Top of The data

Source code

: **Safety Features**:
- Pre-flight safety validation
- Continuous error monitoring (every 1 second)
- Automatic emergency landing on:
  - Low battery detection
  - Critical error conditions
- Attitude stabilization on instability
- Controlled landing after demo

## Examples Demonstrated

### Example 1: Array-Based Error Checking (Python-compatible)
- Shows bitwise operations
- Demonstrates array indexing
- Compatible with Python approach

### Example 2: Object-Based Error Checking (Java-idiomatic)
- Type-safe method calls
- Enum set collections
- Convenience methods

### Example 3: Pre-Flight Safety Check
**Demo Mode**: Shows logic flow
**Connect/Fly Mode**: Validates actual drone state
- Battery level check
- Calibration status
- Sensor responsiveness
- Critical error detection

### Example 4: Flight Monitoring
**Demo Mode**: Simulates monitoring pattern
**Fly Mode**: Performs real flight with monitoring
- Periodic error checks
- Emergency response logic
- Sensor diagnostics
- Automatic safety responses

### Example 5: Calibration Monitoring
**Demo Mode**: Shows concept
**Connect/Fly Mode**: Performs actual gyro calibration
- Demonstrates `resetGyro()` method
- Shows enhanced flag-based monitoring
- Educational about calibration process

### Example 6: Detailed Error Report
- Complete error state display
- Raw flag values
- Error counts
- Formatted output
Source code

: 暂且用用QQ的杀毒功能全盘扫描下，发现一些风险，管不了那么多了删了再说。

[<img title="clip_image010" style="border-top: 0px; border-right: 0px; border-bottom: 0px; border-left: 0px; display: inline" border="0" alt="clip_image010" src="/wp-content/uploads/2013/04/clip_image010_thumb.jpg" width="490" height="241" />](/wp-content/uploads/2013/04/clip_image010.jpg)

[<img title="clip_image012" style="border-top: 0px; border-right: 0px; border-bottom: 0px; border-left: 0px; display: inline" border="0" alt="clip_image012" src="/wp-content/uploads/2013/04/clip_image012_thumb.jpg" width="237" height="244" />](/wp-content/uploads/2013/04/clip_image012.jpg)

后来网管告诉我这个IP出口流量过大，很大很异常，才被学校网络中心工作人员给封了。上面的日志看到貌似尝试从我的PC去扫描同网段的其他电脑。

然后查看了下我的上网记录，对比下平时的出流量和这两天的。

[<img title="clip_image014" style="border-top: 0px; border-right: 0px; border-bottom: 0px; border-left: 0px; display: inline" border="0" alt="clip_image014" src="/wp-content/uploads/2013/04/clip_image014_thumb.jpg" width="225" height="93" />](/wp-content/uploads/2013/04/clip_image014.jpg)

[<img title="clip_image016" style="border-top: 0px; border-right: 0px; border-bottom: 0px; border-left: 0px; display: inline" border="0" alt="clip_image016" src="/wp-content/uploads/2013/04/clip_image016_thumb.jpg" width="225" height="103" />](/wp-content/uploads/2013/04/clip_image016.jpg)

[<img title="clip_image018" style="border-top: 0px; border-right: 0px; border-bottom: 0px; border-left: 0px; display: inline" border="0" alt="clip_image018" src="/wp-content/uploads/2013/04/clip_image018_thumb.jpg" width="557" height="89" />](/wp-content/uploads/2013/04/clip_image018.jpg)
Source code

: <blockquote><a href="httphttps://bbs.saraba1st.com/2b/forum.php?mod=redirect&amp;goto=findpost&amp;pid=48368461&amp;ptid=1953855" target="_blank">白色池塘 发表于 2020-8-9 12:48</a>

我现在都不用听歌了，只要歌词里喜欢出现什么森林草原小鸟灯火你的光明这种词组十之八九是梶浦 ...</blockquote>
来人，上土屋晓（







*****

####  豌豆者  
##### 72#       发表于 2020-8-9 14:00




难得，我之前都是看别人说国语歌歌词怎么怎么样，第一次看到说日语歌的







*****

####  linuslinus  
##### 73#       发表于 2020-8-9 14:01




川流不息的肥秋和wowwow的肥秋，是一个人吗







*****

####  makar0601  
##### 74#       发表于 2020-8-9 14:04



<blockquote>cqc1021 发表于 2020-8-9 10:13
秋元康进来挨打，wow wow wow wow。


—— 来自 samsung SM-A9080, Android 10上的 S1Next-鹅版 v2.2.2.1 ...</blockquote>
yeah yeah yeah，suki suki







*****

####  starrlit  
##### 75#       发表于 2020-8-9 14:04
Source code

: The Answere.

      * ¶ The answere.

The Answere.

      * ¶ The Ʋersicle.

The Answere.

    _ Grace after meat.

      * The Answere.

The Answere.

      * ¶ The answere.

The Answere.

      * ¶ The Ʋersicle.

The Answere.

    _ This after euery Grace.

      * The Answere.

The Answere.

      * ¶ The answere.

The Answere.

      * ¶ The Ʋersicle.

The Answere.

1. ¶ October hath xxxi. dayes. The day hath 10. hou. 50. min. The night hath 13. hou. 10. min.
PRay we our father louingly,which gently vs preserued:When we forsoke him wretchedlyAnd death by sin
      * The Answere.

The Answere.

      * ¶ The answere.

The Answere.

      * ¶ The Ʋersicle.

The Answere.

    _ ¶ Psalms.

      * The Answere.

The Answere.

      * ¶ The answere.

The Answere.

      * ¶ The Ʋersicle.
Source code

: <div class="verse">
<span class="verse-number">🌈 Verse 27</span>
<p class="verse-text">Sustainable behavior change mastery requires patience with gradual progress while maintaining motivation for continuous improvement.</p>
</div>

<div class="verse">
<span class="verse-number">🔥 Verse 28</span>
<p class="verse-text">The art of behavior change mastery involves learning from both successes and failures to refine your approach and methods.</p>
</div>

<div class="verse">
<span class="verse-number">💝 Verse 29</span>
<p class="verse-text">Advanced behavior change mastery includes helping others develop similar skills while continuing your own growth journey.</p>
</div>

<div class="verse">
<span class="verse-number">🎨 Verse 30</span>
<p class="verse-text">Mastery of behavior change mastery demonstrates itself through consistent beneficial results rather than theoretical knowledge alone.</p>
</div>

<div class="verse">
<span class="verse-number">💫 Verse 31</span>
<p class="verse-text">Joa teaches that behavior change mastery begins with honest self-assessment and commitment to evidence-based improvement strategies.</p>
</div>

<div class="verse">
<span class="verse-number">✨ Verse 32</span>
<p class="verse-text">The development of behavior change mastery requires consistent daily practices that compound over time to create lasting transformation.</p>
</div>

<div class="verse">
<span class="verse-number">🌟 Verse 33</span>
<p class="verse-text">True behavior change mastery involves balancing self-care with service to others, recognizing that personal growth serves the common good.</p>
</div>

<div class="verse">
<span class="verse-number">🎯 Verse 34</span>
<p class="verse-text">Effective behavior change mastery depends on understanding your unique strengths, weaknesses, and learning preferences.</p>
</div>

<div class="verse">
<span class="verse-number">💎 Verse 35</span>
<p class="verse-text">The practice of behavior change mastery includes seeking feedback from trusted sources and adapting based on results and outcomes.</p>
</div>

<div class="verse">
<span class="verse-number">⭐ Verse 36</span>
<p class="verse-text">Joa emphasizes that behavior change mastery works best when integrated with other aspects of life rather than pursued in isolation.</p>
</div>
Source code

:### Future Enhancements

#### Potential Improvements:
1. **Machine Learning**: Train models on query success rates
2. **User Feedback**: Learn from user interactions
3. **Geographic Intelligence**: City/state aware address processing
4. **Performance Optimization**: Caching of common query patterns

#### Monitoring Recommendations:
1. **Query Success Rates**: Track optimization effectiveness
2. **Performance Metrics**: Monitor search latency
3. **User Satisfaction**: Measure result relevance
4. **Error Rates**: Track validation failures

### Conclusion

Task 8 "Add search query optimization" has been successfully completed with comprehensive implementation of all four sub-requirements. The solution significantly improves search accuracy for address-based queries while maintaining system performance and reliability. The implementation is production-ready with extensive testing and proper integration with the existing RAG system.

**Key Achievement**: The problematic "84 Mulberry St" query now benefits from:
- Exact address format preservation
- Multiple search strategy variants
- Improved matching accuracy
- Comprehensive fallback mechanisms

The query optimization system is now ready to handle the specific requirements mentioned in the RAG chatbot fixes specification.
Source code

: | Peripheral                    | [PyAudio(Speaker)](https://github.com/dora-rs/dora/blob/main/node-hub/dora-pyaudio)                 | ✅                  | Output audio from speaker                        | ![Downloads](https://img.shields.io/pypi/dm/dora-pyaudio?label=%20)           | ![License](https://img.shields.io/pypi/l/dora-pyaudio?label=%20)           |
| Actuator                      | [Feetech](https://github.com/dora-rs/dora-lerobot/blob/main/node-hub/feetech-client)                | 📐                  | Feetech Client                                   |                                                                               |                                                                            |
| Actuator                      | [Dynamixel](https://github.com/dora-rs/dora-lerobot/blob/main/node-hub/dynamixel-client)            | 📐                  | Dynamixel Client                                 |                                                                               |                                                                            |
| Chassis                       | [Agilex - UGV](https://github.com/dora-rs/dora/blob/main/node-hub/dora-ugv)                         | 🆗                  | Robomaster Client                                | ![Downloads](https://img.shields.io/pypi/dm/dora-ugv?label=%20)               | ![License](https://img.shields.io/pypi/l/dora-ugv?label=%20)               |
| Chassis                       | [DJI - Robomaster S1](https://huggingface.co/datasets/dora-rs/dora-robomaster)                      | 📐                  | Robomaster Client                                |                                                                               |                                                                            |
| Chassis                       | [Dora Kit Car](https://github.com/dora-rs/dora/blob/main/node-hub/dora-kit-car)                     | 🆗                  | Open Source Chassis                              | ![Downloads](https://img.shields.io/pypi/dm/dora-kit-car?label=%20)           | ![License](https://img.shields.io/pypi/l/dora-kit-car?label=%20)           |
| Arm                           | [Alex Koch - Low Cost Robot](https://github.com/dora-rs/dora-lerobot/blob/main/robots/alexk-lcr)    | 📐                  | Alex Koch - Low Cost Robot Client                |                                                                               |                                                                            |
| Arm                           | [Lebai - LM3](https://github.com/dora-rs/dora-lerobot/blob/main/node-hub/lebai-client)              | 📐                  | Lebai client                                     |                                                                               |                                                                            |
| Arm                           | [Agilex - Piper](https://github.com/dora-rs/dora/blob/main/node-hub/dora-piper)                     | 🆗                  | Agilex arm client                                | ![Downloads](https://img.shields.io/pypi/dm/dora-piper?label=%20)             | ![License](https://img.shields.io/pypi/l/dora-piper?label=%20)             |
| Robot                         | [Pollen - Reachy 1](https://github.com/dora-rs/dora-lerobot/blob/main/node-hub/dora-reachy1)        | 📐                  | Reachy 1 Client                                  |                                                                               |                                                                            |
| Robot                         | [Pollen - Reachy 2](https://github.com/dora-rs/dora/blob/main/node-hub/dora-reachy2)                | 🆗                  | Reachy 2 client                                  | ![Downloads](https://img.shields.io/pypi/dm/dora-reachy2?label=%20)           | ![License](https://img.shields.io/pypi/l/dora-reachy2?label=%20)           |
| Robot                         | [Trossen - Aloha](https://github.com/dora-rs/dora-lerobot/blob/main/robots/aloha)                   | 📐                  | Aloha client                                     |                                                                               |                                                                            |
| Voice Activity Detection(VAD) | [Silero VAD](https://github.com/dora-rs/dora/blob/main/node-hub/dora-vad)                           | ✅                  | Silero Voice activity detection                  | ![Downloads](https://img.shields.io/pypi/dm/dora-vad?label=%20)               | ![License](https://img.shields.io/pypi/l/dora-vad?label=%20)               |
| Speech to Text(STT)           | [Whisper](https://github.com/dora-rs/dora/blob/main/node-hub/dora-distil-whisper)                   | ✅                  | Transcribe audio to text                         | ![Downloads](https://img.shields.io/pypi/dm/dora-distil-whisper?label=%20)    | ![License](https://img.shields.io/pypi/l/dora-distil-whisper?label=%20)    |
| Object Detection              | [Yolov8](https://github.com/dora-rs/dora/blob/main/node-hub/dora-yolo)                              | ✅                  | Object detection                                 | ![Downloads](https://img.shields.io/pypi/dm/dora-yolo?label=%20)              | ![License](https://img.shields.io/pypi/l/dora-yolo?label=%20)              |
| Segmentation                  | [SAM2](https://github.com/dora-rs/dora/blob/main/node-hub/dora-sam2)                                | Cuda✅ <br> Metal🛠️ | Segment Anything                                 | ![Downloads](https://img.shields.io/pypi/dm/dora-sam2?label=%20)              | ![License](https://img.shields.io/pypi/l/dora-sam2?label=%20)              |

Bottom of The data

Brief |
In restating the data, begin at its first line, reproduce each line word for word, and conclude with the line that contains "### Example 6: Detailed Error Report".

Written reply |
Source code

: **Safety Features**:
- Pre-flight safety validation
- Continuous error monitoring (every 1 second)
- Automatic emergency landing on:
  - Low battery detection
  - Critical error conditions
- Attitude stabilization on instability
- Controlled landing after demo

## Examples Demonstrated

### Example 1: Array-Based Error Checking (Python-compatible)
- Shows bitwise operations
- Demonstrates array indexing
- Compatible with Python approach

### Example 2: Object-Based Error Checking (Java-idiomatic)
- Type-safe method calls
- Enum set collections
- Convenience methods

### Example 3: Pre-Flight Safety Check
**Demo Mode**: Shows logic flow
**Connect/Fly Mode**: Validates actual drone state
- Battery level check
- Calibration status
- Sensor responsiveness
- Critical error detection

### Example 4: Flight Monitoring
**Demo Mode**: Simulates monitoring pattern
**Fly Mode**: Performs real flight with monitoring
- Periodic error checks
- Emergency response logic
- Sensor diagnostics
- Automatic safety responses

### Example 5: Calibration Monitoring
**Demo Mode**: Shows concept
**Connect/Fly Mode**: Performs actual gyro calibration
- Demonstrates `resetGyro()` method
- Shows enhanced flag-based monitoring
- Educational about calibration process

### Example 6: Detailed Error Report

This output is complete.